Work request:
Your output should repeat the entries below exactly. It should contain no images.

(Beginning of Exercise input)

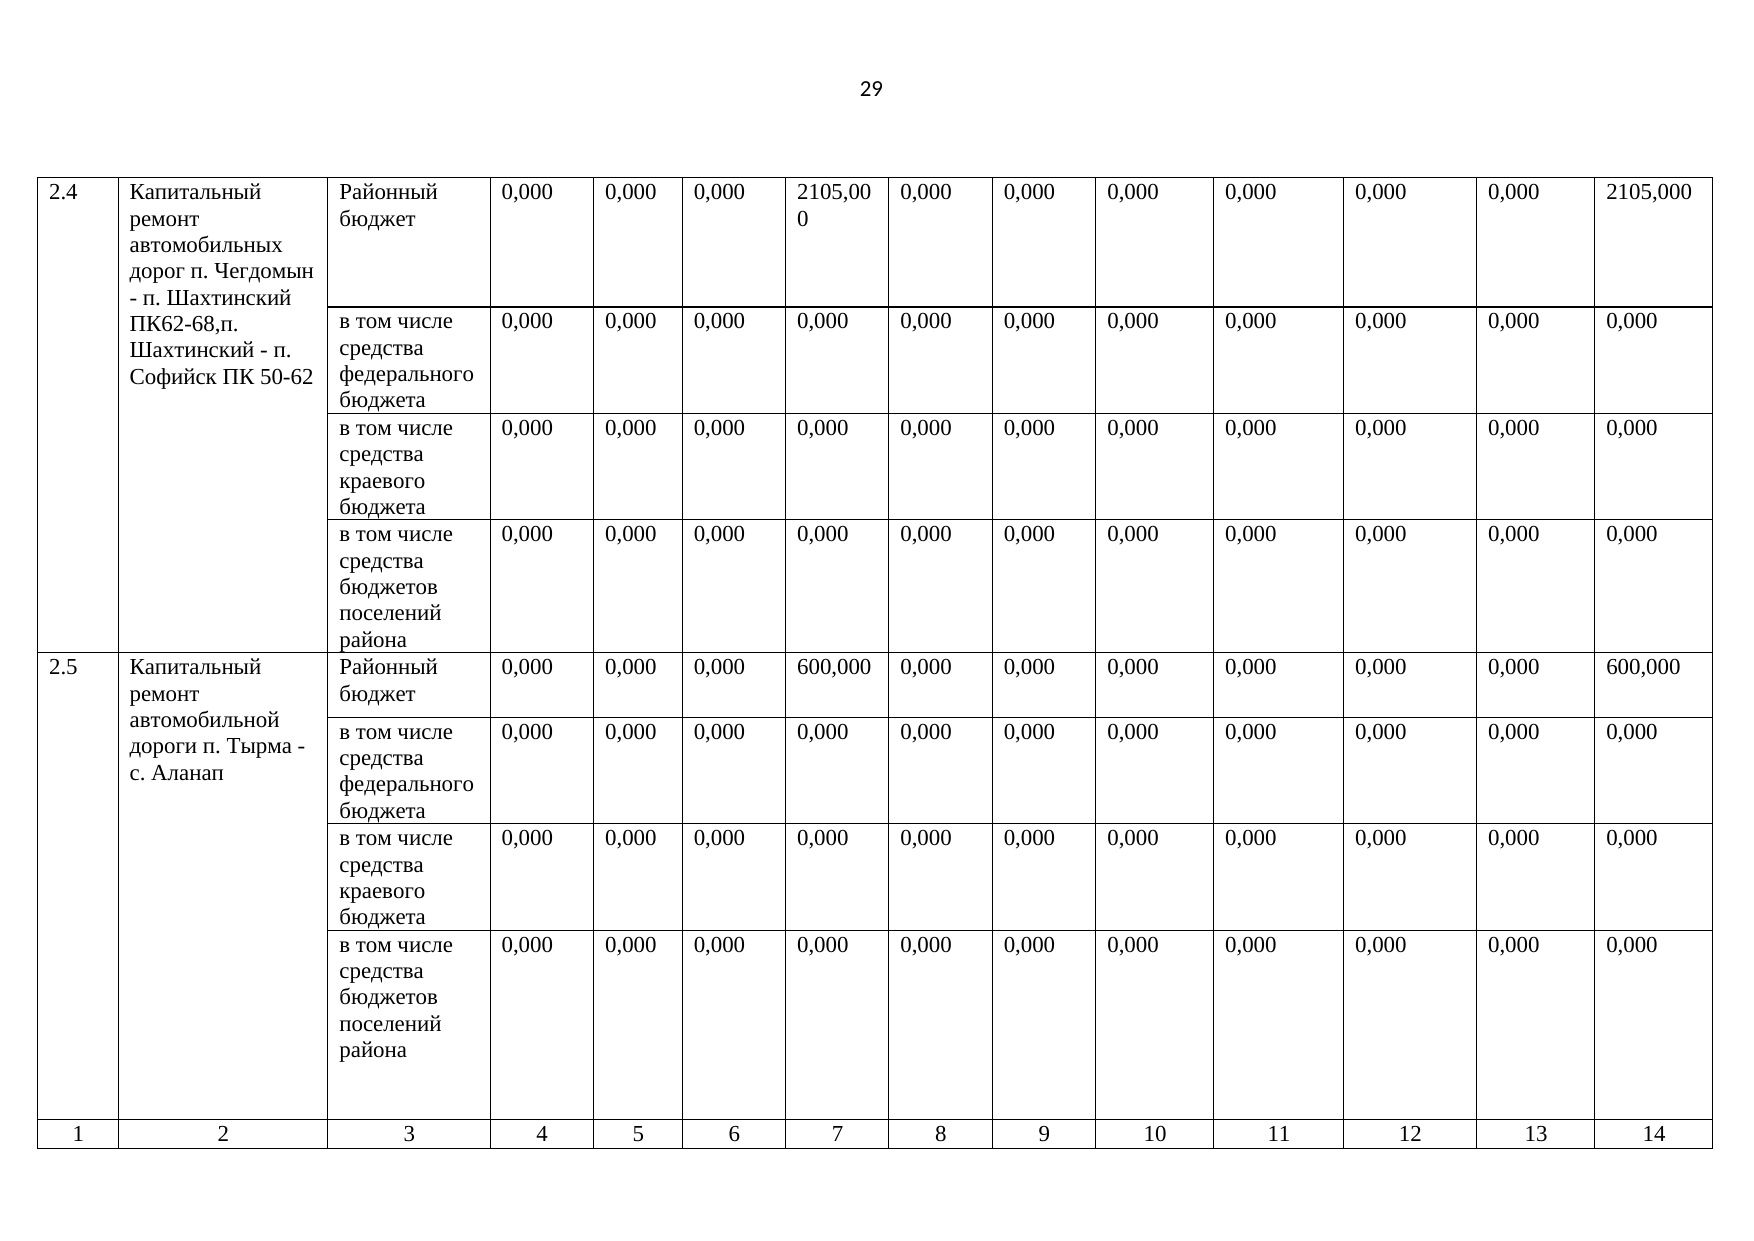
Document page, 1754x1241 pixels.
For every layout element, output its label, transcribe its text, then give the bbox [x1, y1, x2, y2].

table_cell 0,000 [1477, 308, 1594, 413]
table_cell 0,000 [1344, 414, 1476, 519]
table_cell 4 [491, 1120, 593, 1148]
table_cell 0,000 [1096, 414, 1213, 519]
table_cell 0,000 [1595, 824, 1712, 930]
table_cell 0,000 [1344, 178, 1476, 306]
table_cell 0,000 [1096, 653, 1213, 717]
table_cell 0,000 [993, 824, 1095, 930]
table_cell 0,000 [683, 414, 785, 519]
table_cell 0,000 [683, 308, 785, 413]
table_cell 0,000 [1344, 653, 1476, 717]
table_cell 0,000 [993, 653, 1095, 717]
table_cell в том числе средства бюджетов поселений района [328, 931, 490, 1119]
table_cell 0,000 [491, 718, 593, 823]
table_cell 0,000 [683, 178, 785, 306]
table_cell в том числе средства бюджетов поселений района [328, 520, 490, 652]
table_cell 0,000 [1096, 824, 1213, 930]
table_cell 0,000 [1595, 718, 1712, 823]
table_cell 0,000 [993, 414, 1095, 519]
table_cell 0,000 [786, 718, 888, 823]
table_cell 2.5 [38, 653, 118, 1119]
table_cell 0,000 [786, 520, 888, 652]
table_cell 0,000 [683, 718, 785, 823]
table_cell 0,000 [594, 824, 682, 930]
table_cell 0,000 [889, 178, 992, 306]
table_cell 0,000 [889, 653, 992, 717]
table_cell Капитальный ремонт автомобильных дорог п. Чегдомын - п. Шахтинский ПК62-68,п. Шахтинский - п. Софийск ПК 50-62 [119, 178, 327, 652]
table_cell 2105,000 [1595, 178, 1712, 306]
table_cell 0,000 [1214, 824, 1343, 930]
table_cell в том числе средства федерального бюджета [328, 718, 490, 823]
table_cell в том числе средства краевого бюджета [328, 414, 490, 519]
table_cell 0,000 [1595, 308, 1712, 413]
table_cell 0,000 [786, 824, 888, 930]
table_cell 0,000 [683, 520, 785, 652]
table_cell 0,000 [594, 653, 682, 717]
table_cell 2105,000 [786, 178, 888, 306]
table_cell 0,000 [1477, 520, 1594, 652]
table_cell 0,000 [594, 414, 682, 519]
table_cell 12 [1344, 1120, 1476, 1148]
table_cell 0,000 [1344, 824, 1476, 930]
table_cell 0,000 [491, 520, 593, 652]
table_cell 0,000 [1096, 931, 1213, 1119]
table_cell 0,000 [889, 718, 992, 823]
table_cell 0,000 [1344, 520, 1476, 652]
table_cell 0,000 [1477, 414, 1594, 519]
table_cell 0,000 [1477, 931, 1594, 1119]
table_cell 600,000 [786, 653, 888, 717]
table_cell 0,000 [683, 653, 785, 717]
table_cell 0,000 [889, 520, 992, 652]
table_cell 0,000 [786, 308, 888, 413]
table_cell 0,000 [889, 308, 992, 413]
table_cell 0,000 [1477, 653, 1594, 717]
table_cell Капитальный ремонт автомобильной дороги п. Тырма - с. Аланап [119, 653, 327, 1119]
table_cell 0,000 [993, 718, 1095, 823]
table_cell 0,000 [491, 653, 593, 717]
table_cell 600,000 [1595, 653, 1712, 717]
table_cell 0,000 [1595, 931, 1712, 1119]
table_cell в том числе средства федерального бюджета [328, 308, 490, 413]
table_cell 0,000 [786, 931, 888, 1119]
table_cell 0,000 [1477, 178, 1594, 306]
table_cell 0,000 [1477, 718, 1594, 823]
table_cell 0,000 [1344, 718, 1476, 823]
table_cell 0,000 [1214, 308, 1343, 413]
table_cell 11 [1214, 1120, 1343, 1148]
table_cell 0,000 [1214, 178, 1343, 306]
table_cell 3 [328, 1120, 490, 1148]
table_cell 14 [1595, 1120, 1712, 1148]
table_cell 6 [683, 1120, 785, 1148]
table_cell 0,000 [594, 520, 682, 652]
table_cell 0,000 [683, 931, 785, 1119]
table_cell 0,000 [889, 931, 992, 1119]
table_cell 1 [38, 1120, 118, 1148]
table_cell 2.4 [38, 178, 118, 652]
table_cell 0,000 [1096, 520, 1213, 652]
table_cell 0,000 [594, 308, 682, 413]
table_cell 10 [1096, 1120, 1213, 1148]
table_cell 9 [993, 1120, 1095, 1148]
table_cell 0,000 [491, 824, 593, 930]
table_cell 0,000 [993, 520, 1095, 652]
table_cell 0,000 [889, 414, 992, 519]
table_cell 13 [1477, 1120, 1594, 1148]
table_cell 0,000 [491, 931, 593, 1119]
table_cell 0,000 [1214, 931, 1343, 1119]
table_cell 0,000 [993, 178, 1095, 306]
table_cell 0,000 [993, 931, 1095, 1119]
table_cell 2 [119, 1120, 327, 1148]
table_cell 0,000 [1214, 414, 1343, 519]
table_cell в том числе средства краевого бюджета [328, 824, 490, 930]
table_cell 0,000 [594, 931, 682, 1119]
table_cell 5 [594, 1120, 682, 1148]
table_cell 7 [786, 1120, 888, 1148]
table_cell 0,000 [1096, 718, 1213, 823]
table_cell 0,000 [1096, 178, 1213, 306]
table_cell 8 [889, 1120, 992, 1148]
table_cell 0,000 [1214, 653, 1343, 717]
table_cell 0,000 [594, 718, 682, 823]
table_cell 0,000 [491, 308, 593, 413]
table_cell 0,000 [889, 824, 992, 930]
table_cell 0,000 [1595, 520, 1712, 652]
table_cell Районный бюджет [328, 178, 490, 306]
table_cell 0,000 [1344, 308, 1476, 413]
table_cell 0,000 [1477, 824, 1594, 930]
table_cell 0,000 [683, 824, 785, 930]
table_cell 0,000 [594, 178, 682, 306]
table_cell 0,000 [1595, 414, 1712, 519]
table_cell 0,000 [491, 414, 593, 519]
table_cell 0,000 [1096, 308, 1213, 413]
table_cell 0,000 [1214, 520, 1343, 652]
table_cell Районный бюджет [328, 653, 490, 717]
table_cell 0,000 [1344, 931, 1476, 1119]
table_cell 0,000 [491, 178, 593, 306]
table_cell 0,000 [786, 414, 888, 519]
table_cell 0,000 [1214, 718, 1343, 823]
table_cell 0,000 [993, 308, 1095, 413]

(End of Exercise input)

Reply:
Document page, 1754x1241 pixels.
For every layout element, output its label, transcribe its text, then give the bbox [x1, y1, x2, y2].

table_cell 0,000 [1477, 308, 1594, 413]
table_cell 0,000 [1344, 414, 1476, 519]
table_cell 4 [491, 1120, 593, 1148]
table_cell 0,000 [1096, 414, 1213, 519]
table_cell 0,000 [1595, 824, 1712, 930]
table_cell 0,000 [1344, 178, 1476, 306]
table_cell 0,000 [1096, 653, 1213, 717]
table_cell 0,000 [993, 824, 1095, 930]
table_cell 0,000 [683, 414, 785, 519]
table_cell 0,000 [683, 308, 785, 413]
table_cell 0,000 [1344, 653, 1476, 717]
table_cell 0,000 [993, 653, 1095, 717]
table_cell в том числе средства бюджетов поселений района [328, 931, 490, 1119]
table_cell 0,000 [491, 718, 593, 823]
table_cell 0,000 [683, 178, 785, 306]
table_cell в том числе средства бюджетов поселений района [328, 520, 490, 652]
table_cell 0,000 [1096, 824, 1213, 930]
table_cell 0,000 [1595, 718, 1712, 823]
table_cell 0,000 [993, 414, 1095, 519]
table_cell 0,000 [786, 718, 888, 823]
table_cell 2.5 [38, 653, 118, 1119]
table_cell 0,000 [786, 520, 888, 652]
table_cell 0,000 [683, 718, 785, 823]
table_cell 0,000 [594, 824, 682, 930]
table_cell 0,000 [889, 178, 992, 306]
table_cell 0,000 [889, 653, 992, 717]
table_cell Капитальный ремонт автомобильных дорог п. Чегдомын - п. Шахтинский ПК62-68,п. Шахтинский - п. Софийск ПК 50-62 [119, 178, 327, 652]
table_cell 2105,000 [1595, 178, 1712, 306]
table_cell 0,000 [1214, 824, 1343, 930]
table_cell в том числе средства федерального бюджета [328, 718, 490, 823]
table_cell в том числе средства краевого бюджета [328, 414, 490, 519]
table_cell 0,000 [1595, 308, 1712, 413]
table_cell 0,000 [786, 824, 888, 930]
table_cell 0,000 [683, 520, 785, 652]
table_cell 0,000 [594, 653, 682, 717]
table_cell 2105,000 [786, 178, 888, 306]
table_cell 0,000 [1477, 520, 1594, 652]
table_cell 0,000 [594, 414, 682, 519]
table_cell 12 [1344, 1120, 1476, 1148]
table_cell 0,000 [1344, 824, 1476, 930]
table_cell 0,000 [491, 520, 593, 652]
table_cell 0,000 [1096, 931, 1213, 1119]
table_cell 0,000 [889, 718, 992, 823]
table_cell 0,000 [1344, 520, 1476, 652]
table_cell 0,000 [1477, 414, 1594, 519]
table_cell 0,000 [1477, 931, 1594, 1119]
table_cell 600,000 [786, 653, 888, 717]
table_cell 0,000 [683, 653, 785, 717]
table_cell 0,000 [889, 520, 992, 652]
table_cell 0,000 [786, 308, 888, 413]
table_cell 0,000 [889, 308, 992, 413]
table_cell 0,000 [1477, 653, 1594, 717]
table_cell Капитальный ремонт автомобильной дороги п. Тырма - с. Аланап [119, 653, 327, 1119]
table_cell 0,000 [993, 718, 1095, 823]
table_cell 0,000 [491, 653, 593, 717]
table_cell 600,000 [1595, 653, 1712, 717]
table_cell 0,000 [1595, 931, 1712, 1119]
table_cell в том числе средства федерального бюджета [328, 308, 490, 413]
table_cell 0,000 [786, 931, 888, 1119]
table_cell 0,000 [1477, 178, 1594, 306]
table_cell 0,000 [1477, 718, 1594, 823]
table_cell 0,000 [1344, 718, 1476, 823]
table_cell 0,000 [1214, 308, 1343, 413]
table_cell 11 [1214, 1120, 1343, 1148]
table_cell 0,000 [1214, 178, 1343, 306]
table_cell 3 [328, 1120, 490, 1148]
table_cell 14 [1595, 1120, 1712, 1148]
table_cell 6 [683, 1120, 785, 1148]
table_cell 0,000 [594, 520, 682, 652]
table_cell 0,000 [683, 931, 785, 1119]
table_cell 0,000 [889, 931, 992, 1119]
table_cell 1 [38, 1120, 118, 1148]
table_cell 2.4 [38, 178, 118, 652]
table_cell 0,000 [1096, 520, 1213, 652]
table_cell 0,000 [594, 308, 682, 413]
table_cell 10 [1096, 1120, 1213, 1148]
table_cell 9 [993, 1120, 1095, 1148]
table_cell 0,000 [491, 824, 593, 930]
table_cell 0,000 [993, 520, 1095, 652]
table_cell 0,000 [889, 414, 992, 519]
table_cell 13 [1477, 1120, 1594, 1148]
table_cell 0,000 [491, 931, 593, 1119]
table_cell 0,000 [1214, 931, 1343, 1119]
table_cell 0,000 [993, 178, 1095, 306]
table_cell 0,000 [993, 931, 1095, 1119]
table_cell 2 [119, 1120, 327, 1148]
table_cell 0,000 [1214, 414, 1343, 519]
table_cell в том числе средства краевого бюджета [328, 824, 490, 930]
table_cell 0,000 [594, 931, 682, 1119]
table_cell 5 [594, 1120, 682, 1148]
table_cell 7 [786, 1120, 888, 1148]
table_cell 0,000 [1096, 718, 1213, 823]
table_cell 0,000 [1096, 178, 1213, 306]
table_cell 8 [889, 1120, 992, 1148]
table_cell 0,000 [1214, 653, 1343, 717]
table_cell 0,000 [594, 718, 682, 823]
table_cell 0,000 [491, 308, 593, 413]
table_cell 0,000 [889, 824, 992, 930]
table_cell 0,000 [1595, 520, 1712, 652]
table_cell Районный бюджет [328, 178, 490, 306]
table_cell 0,000 [1344, 308, 1476, 413]
table_cell 0,000 [1477, 824, 1594, 930]
table_cell 0,000 [683, 824, 785, 930]
table_cell 0,000 [594, 178, 682, 306]
table_cell 0,000 [1595, 414, 1712, 519]
table_cell 0,000 [491, 414, 593, 519]
table_cell 0,000 [1096, 308, 1213, 413]
table_cell 0,000 [1214, 520, 1343, 652]
table_cell Районный бюджет [328, 653, 490, 717]
table_cell 0,000 [1344, 931, 1476, 1119]
table_cell 0,000 [491, 178, 593, 306]
table_cell 0,000 [786, 414, 888, 519]
table_cell 0,000 [1214, 718, 1343, 823]
table_cell 0,000 [993, 308, 1095, 413]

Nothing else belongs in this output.